In fondo lo aveva anticipato già il Governatore della Campania, Vincenzo De Luca, nel corso di un incontro pubblico alla presenza del ministro Minniti. “Bisognava inasprire le pene nei confronti dei parcheggiatori abusivi e, in generale, nei confronti della diffusa illegalità che mina la sicurezza delle città, in particolare delle città campane”. Il monito di quello che è noto a tutti come il “sindaco -sceriffo “ retaggio delle battaglie condotte da De Luca quando era primo cittadino di Salerno, ha avuto puntuale applicazione e così dopo Aversa anche a Salerno si è deciso di punire con un Daspo urbano i parcheggiatori abusivi. Ben otto quelli già raggiunti, nella giornata di ieri, dal provvedimento firmato dal questore Pasquale Errico. I parcheggiatori daspati hanno tutti tra i 33 ed i 61 anni e come conseguenza del provvedimento non potranno fare ritorno nelle zone dove sono stati sorpresi ad esercitare l’attività illecita. Cinque di loro per tre mesi, tre per sei mesi.  Nei confronti di un altro parcheggiatore abusivo, un 48enne residente a Baronissi, è stato invece emesso il foglio di via obbligatorio con divieto di ritorno in città per tre anni.

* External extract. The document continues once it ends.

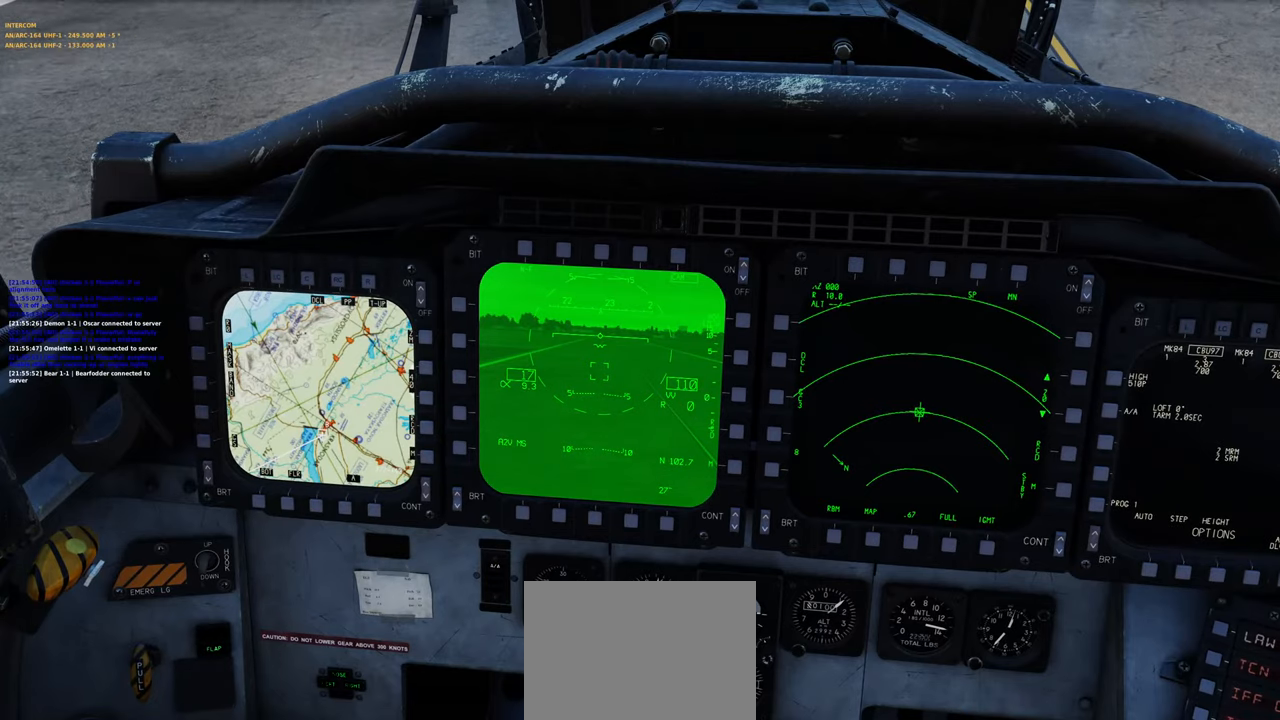
{"dt_ms": 1000, "buttons": [], "left_stick": "center", "right_stick": "center"}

Le aree passate dal setaccio dagli agenti della polizia di stato sono quelle tristemente note agli automobilisti, quelle dove, spesso, oltre al grattino ufficiale, c’è da versare un obolo aggiuntivo non dovuto, alle volte anche sotto minaccia. Nello specifico i controlli hanno riguardato la zona dell’ospedale di via San Leonardo, via Roma all’altezza del palazzo della Provincia e di piazza Cavour, la zona portuale del molo Manfredi, via Costantino l’Africano e il parcheggio del Polo Nautico. 

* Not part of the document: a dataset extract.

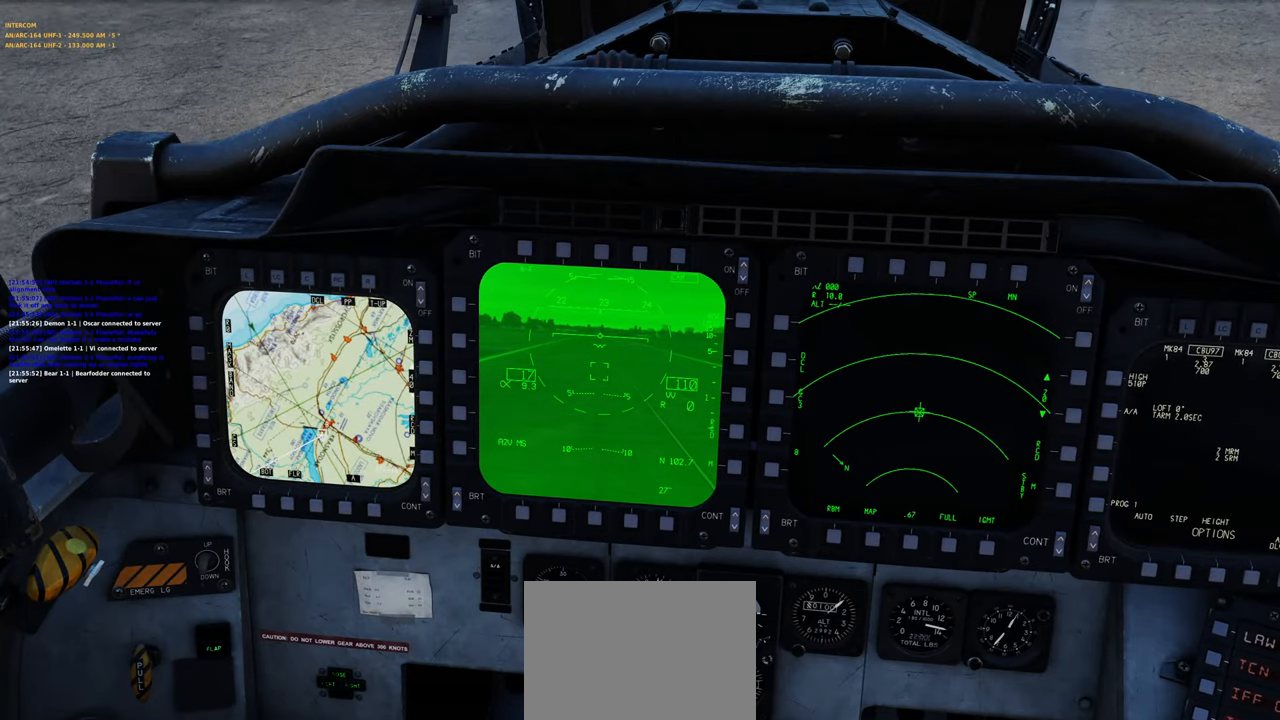
{"dt_ms": 500, "buttons": [], "left_stick": "center", "right_stick": "center", "events": []}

Il provvedimento originariamente rivolto a chi deturpa la città, chi impedisce la libera accessibilità o la fruizione di aree e infrastrutture pubbliche e a quanti vengono trovati in stato di ubriachezza o compiono atti contrari alla pubblica decenza, è stato applicato ai parcheggiatori abusivi in quanto il questore ha ritenuto che la loro condotta abbia determinato notevole turbativa per l’ordine e la sicurezza pubblica perché, chiedendo somme di denaro ai cittadini per la sosta delle loro autovetture, talvolta in zone già a pagamento, intralciando la regolare circolazione e inducendo così gli automobilisti a sostare in zone vietate.  In caso di reiterazione delle condotte incriminate, il questore potrà poi disporre con provvedimento motivato, un vero e proprio divieto di accesso all’area o all’infrastruttura in questione. Il Daspo urbano, dopo quello negli stadi, è una delle misure contenute nel decreto sulla sicurezza urbana, presentato dal ministro dell’Interno, Marco Minniti, ed approvato dal Consiglio dei ministri.